§ INSTRUCTIONS FOR THE TASK
Copy the data exactly as it appears, and do not include any pictures.

§ MATERIAL FOR THE TASK
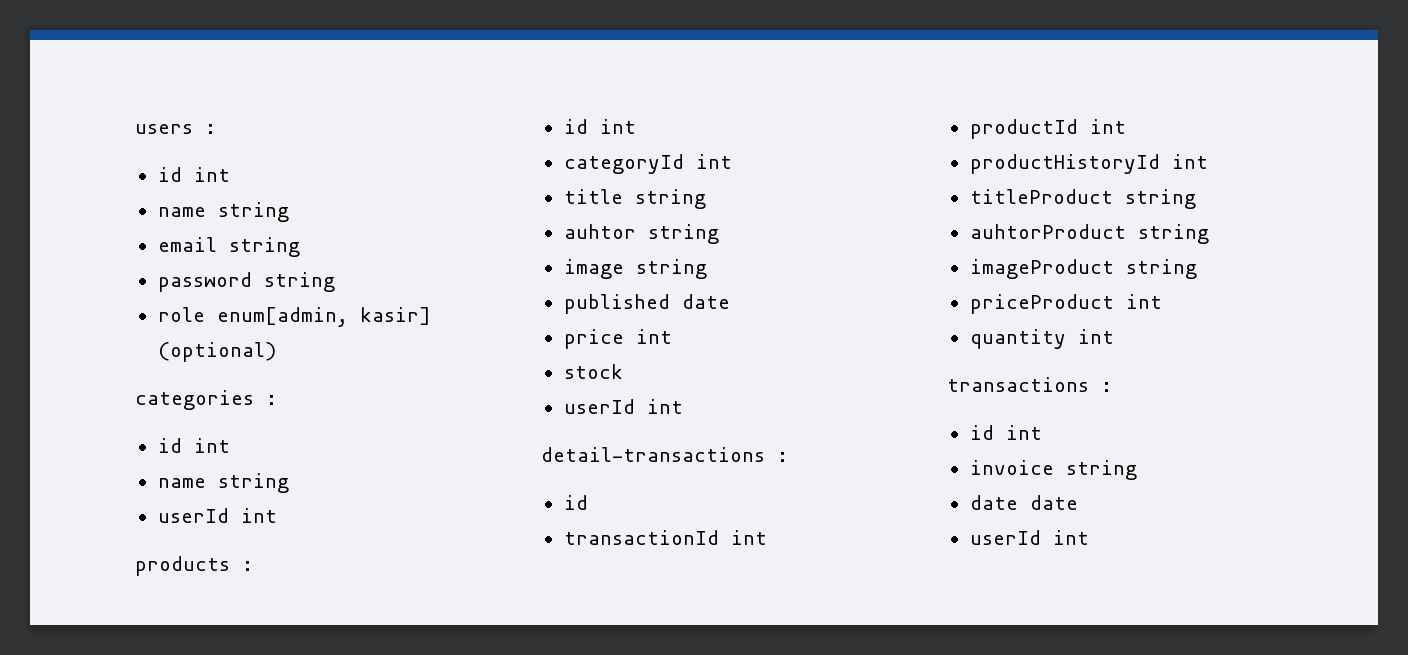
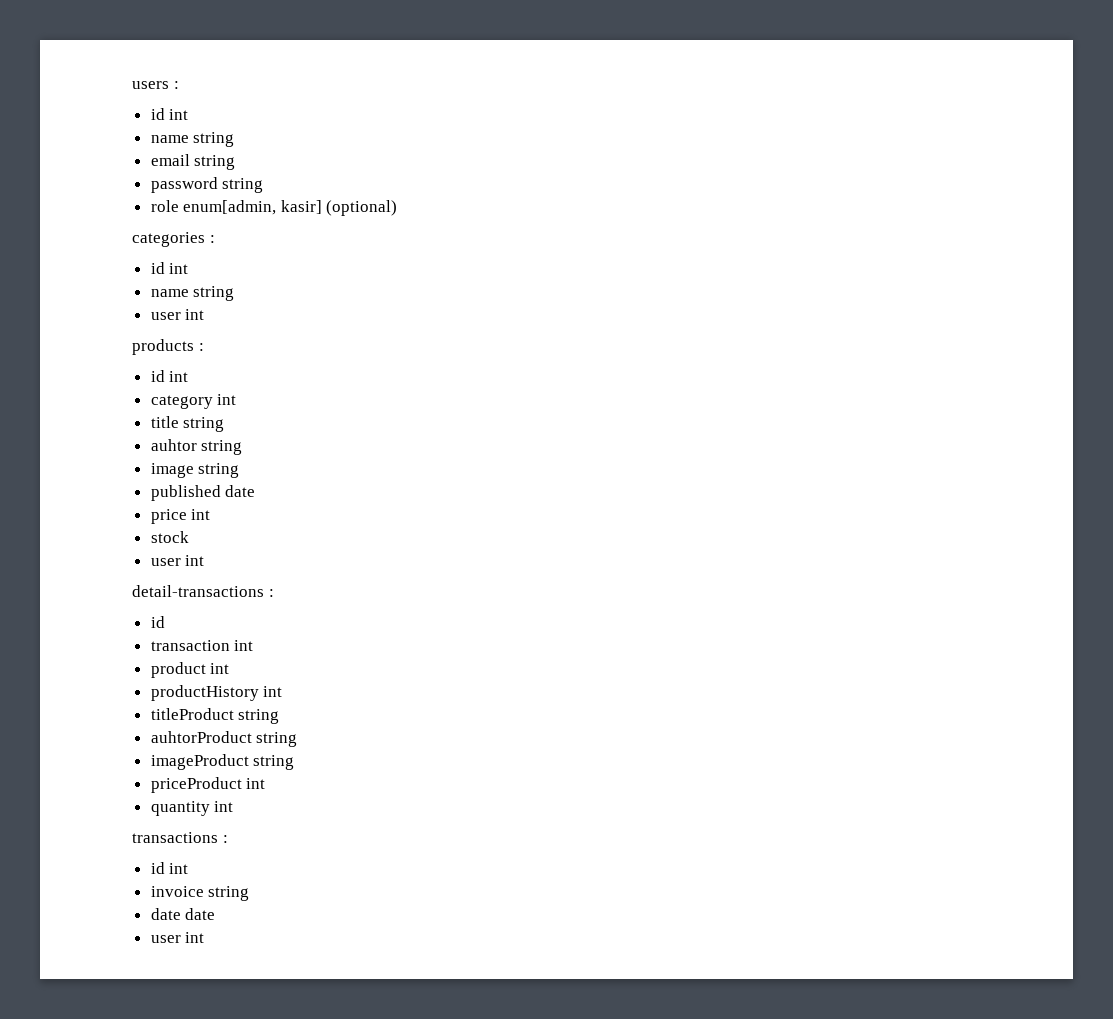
[157,508,229,523] userId -> [150,312,181,320] user
[563,154,684,174] categoryId -> [150,395,213,409] category
[563,399,635,414] userId -> [150,558,181,566] user
[563,530,767,545] [969,119,1126,139] [969,154,1160,174] transactionId int // productId int // productHistoryId -> [150,640,254,651] [150,662,230,678] [150,685,259,701] transaction int // product int // productHistory
[969,530,1041,545] userId -> [150,935,181,943] user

§ FINAL ANSWER
[157,508,229,523] userId -> [150,312,181,320] user
[563,154,684,174] categoryId -> [150,395,213,409] category
[563,399,635,414] userId -> [150,558,181,566] user
[563,530,767,545] [969,119,1126,139] [969,154,1160,174] transactionId int // productId int // productHistoryId -> [150,640,254,651] [150,662,230,678] [150,685,259,701] transaction int // product int // productHistory
[969,530,1041,545] userId -> [150,935,181,943] user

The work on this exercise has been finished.